We first prepare N sets of \(2^{36}\) plaintexts satisfying the integral distinguisher. 48 bits of the ciphertext are related to the partial decryption for \({X^8}(01,12)\), and also 48 bits of the ciphertext are related to the partial decryption of \({X^8}(3e,12)\). Let \(K_1\) and \(K_2\) be the subkey involved in the computation of \({X^8}(01,12)\) and \({X^8}(3e,12)\), respectively. From the key schedule, \(|{K_1}| = 60\), \(|{K_2}| = 61\) and they overlap in 45 bits. We first guess 20 subkey bits shared by them for saving memory. Then we independently guess the rest of bits in \(K_1\) and \(K_2\) and independently compute the left and right of Eq. (9). Finally, the matches between the results are checked in order to sieve the guessed keys. Due to the limitation of space, we only show the complexities. The total time complexity of the attack is evaluated by \(({2^{56}} + {2^{72.3}} + {2^{71.7}})N \times \frac{1}{{16}} \times \frac{1}{{11}}+ {2^{80 - N}} = {2^{65.3}}N + {2^{80 - N}}\) encryptions. Choose \(N=12\), and then the time complexity is optimized to \(2^{69.5}\) encryptions. The memory complexity is \({2^{36}} \times 64N + {2^{60 - 20}} \times 40 + {2^{61 - 20}} \times 41 = {2^{45.6}}\) bits. The data complexity is \({2^{36}}N = {2^{39.6}}.\) In a similar manner, we can attack 12-round RECTANGLE-128 with the time, memory and data complexity being \({2^{120.7}}\) 12-round encryptions, \(2^{45}\) bits and \(2^{39}\) chosen plaintexts, respectively.

5 Conclusion

In this paper, we raised the power of integral attack against bit-oriented ciphers in both aspects. We first proposed the match-through-the-Sbox technique, which reduces the time and memory for the key recovery phase by using the separable property of the Sbox. It works similarly to the meet-in-the-middle technique for integral attack against Feistel ciphers, however, its application is not restricted by the structure but by the property of the Sbox. Therefore, it can be applied to SPN ciphers, such as PRESENT and RECTANGLE. Then, we devised a generic algorithm for increasing the accuracy of the degree evaluation and thereby improving the integral distinguisher. Limited by the memory cost, it is suitable for constructing lower order distinguishers, which can be extended to more rounds by the higher order method. The effect of this algorithm was demonstrated for several ciphers. For instance, it constructed 13-, 14-, 17-, 21- and 25-round integral distinguisher for SIMON 32, 48, 64, 96 and 128, respectively, which are all the best results as we known. Besides, it reduced the order of the distinguisher for RECTANGLE to 36 from 56.

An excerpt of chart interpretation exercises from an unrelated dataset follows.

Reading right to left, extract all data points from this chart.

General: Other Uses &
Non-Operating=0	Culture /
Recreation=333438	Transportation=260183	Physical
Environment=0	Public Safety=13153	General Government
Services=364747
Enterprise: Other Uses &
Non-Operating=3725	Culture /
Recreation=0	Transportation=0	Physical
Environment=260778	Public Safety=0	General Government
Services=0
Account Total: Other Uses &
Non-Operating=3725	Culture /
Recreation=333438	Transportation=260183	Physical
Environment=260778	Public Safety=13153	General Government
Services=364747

As applications, we launched the integral attack on several ciphers. For PRESENT, we can attack one more round than the previous best integral attack for two versions. Moreover, for SIMON family and RECTANGLE, we first evaluated their securities against integral attack (except for SIMON 32). Although our attacks do not pose a threat to these ciphers, it shows that the integral attack against bit-oriented ciphers has more room to be enhanced.

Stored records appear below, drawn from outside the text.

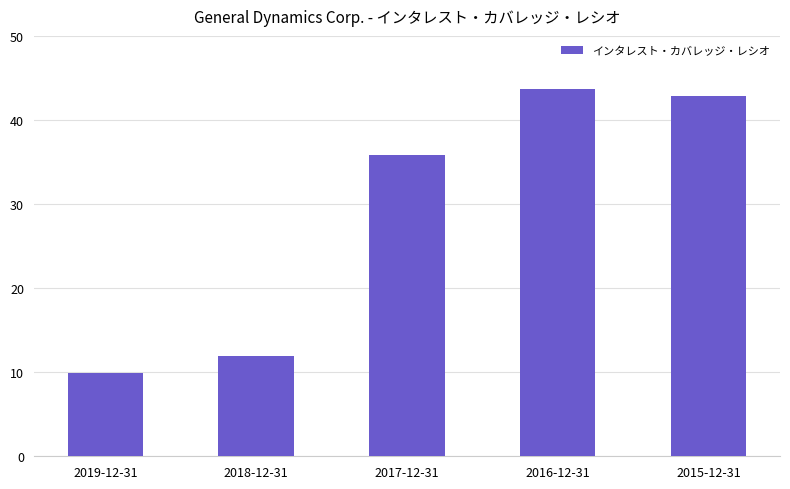

Where is the data nearest to the value 26?

2017-12-31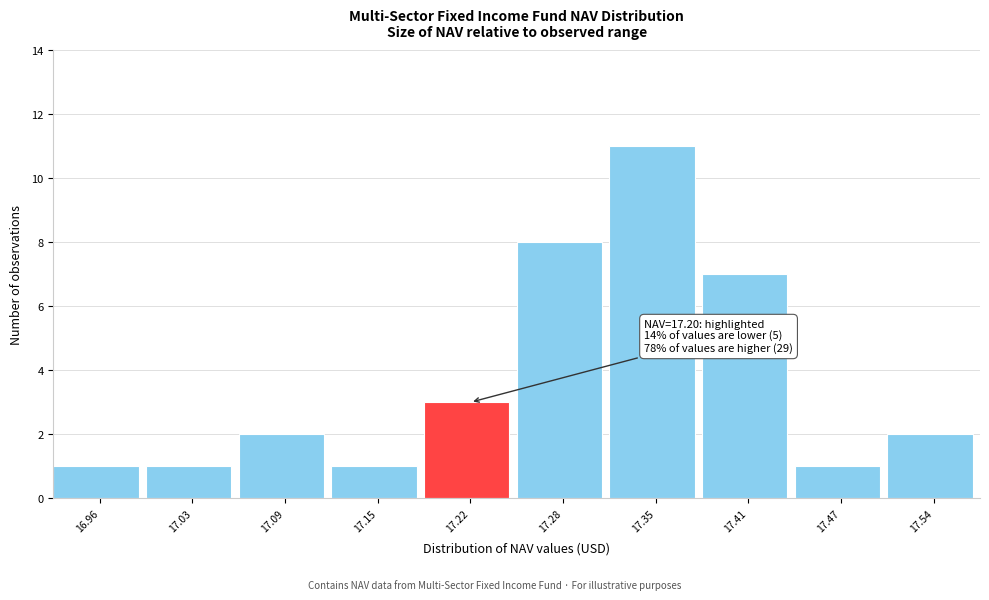

Which range on the x-axis has the tallest bar?

17.314 to 17.378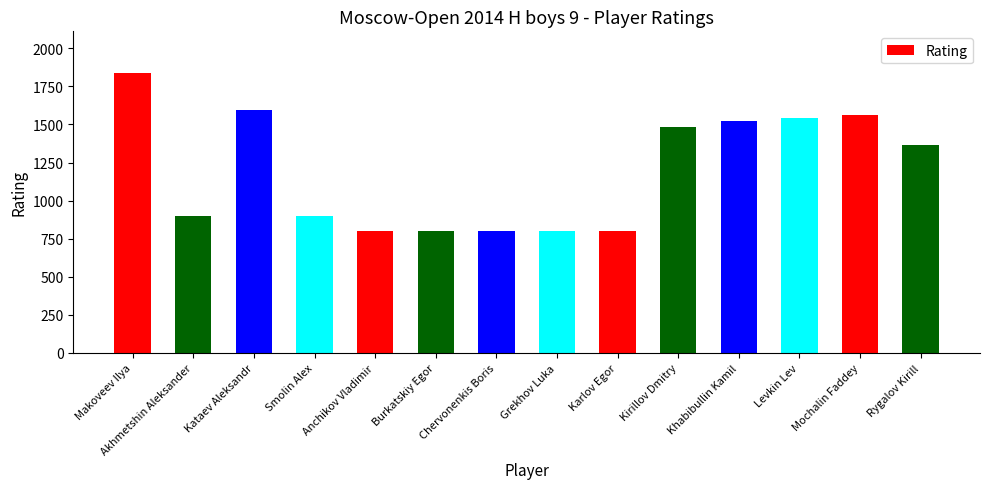

What is the label of the 10th bar from the left?

Kirillov Dmitry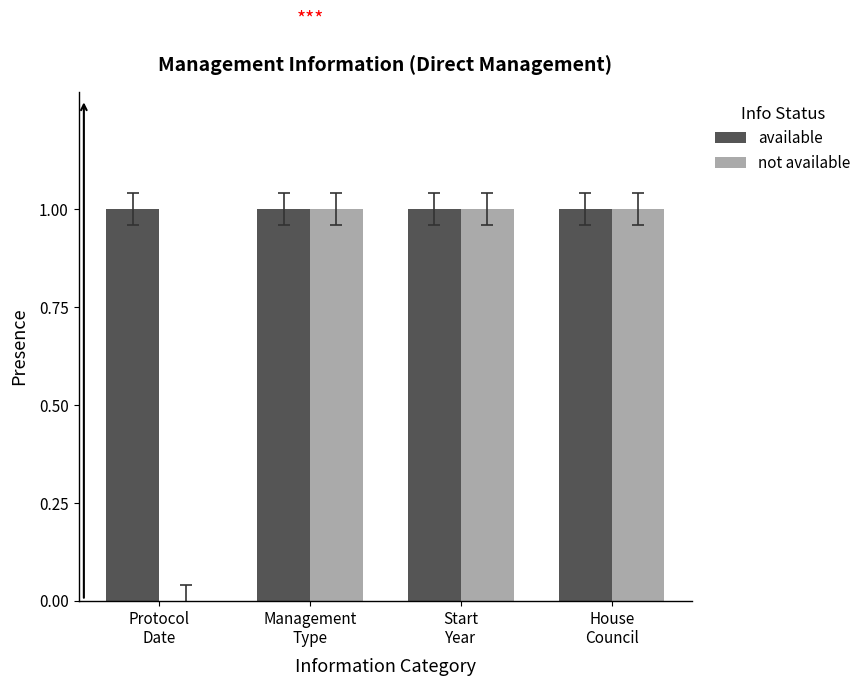

Is it true that available equals 1 at House
Council?

True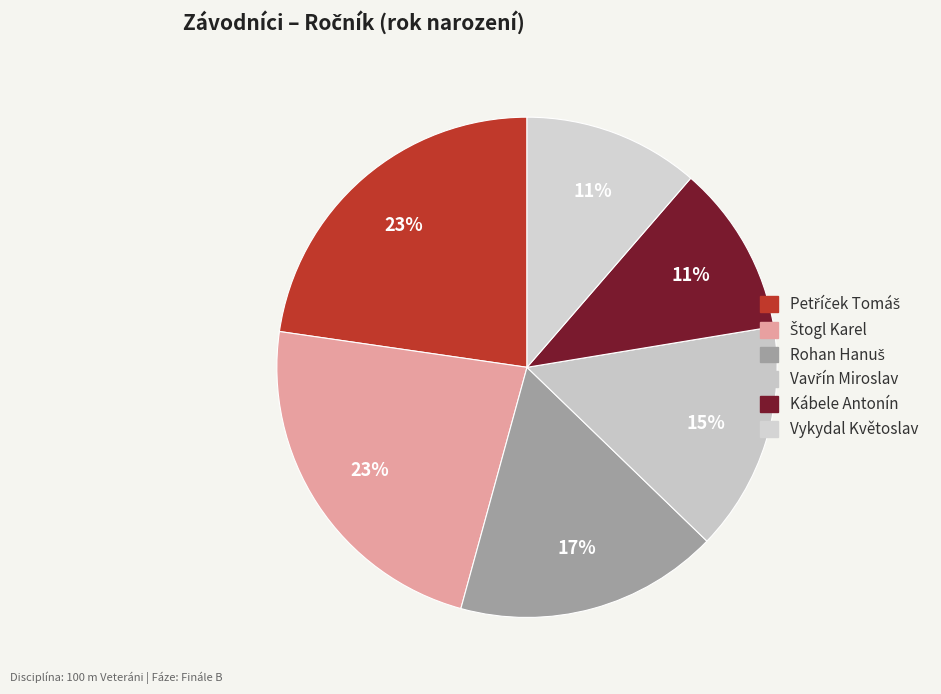

To the nearest percent, what percentage of the pie is Vykydal Květoslav?

11%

As we shown, both of our techniques are relevant to the property of the confusion component, for example the Sbox, hence, we conclude that integral attack is also sensitive to the Sbox for bit-oriented ciphers, except for the linear layer. Since the lightweight block ciphers is an actively discussed topic, we hope that this paper returns some useful feedback to future design and analysis.